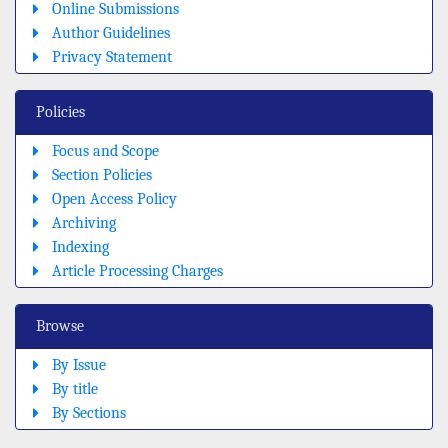
Online Submissions
Author Guidelines
Privacy Statement
Policies
Focus and Scope
Section Policies
Open Access Policy
Archiving
Indexing
Article Processing Charges
Browse
By Issue
By title
By Sections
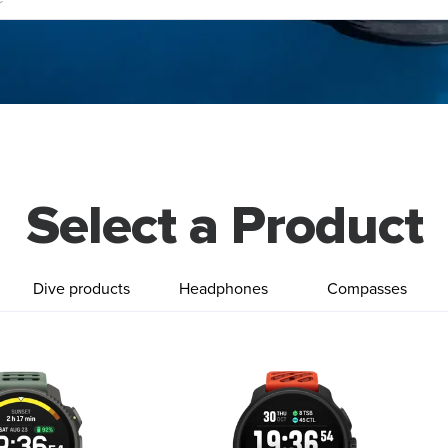
Select a Product
Dive products
Headphones
Compasses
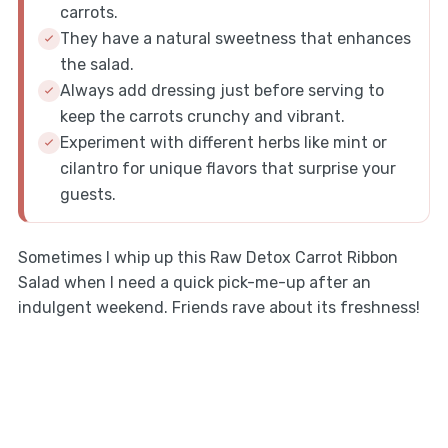
carrots.
They have a natural sweetness that enhances
the salad.
Always add dressing just before serving to
keep the carrots crunchy and vibrant.
Experiment with different herbs like mint or
cilantro for unique flavors that surprise your
guests.
Sometimes I whip up this Raw Detox Carrot Ribbon
Salad when I need a quick pick-me-up after an
indulgent weekend. Friends rave about its freshness!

- _Problem details_:
Retype the lines above without alteration. The first is the one containing "Experiment with different herbs like mint or", and the last is the final line of the data.

- _Answer to this task_:
Experiment with different herbs like mint or
cilantro for unique flavors that surprise your
guests.
Sometimes I whip up this Raw Detox Carrot Ribbon
Salad when I need a quick pick-me-up after an
indulgent weekend. Friends rave about its freshness!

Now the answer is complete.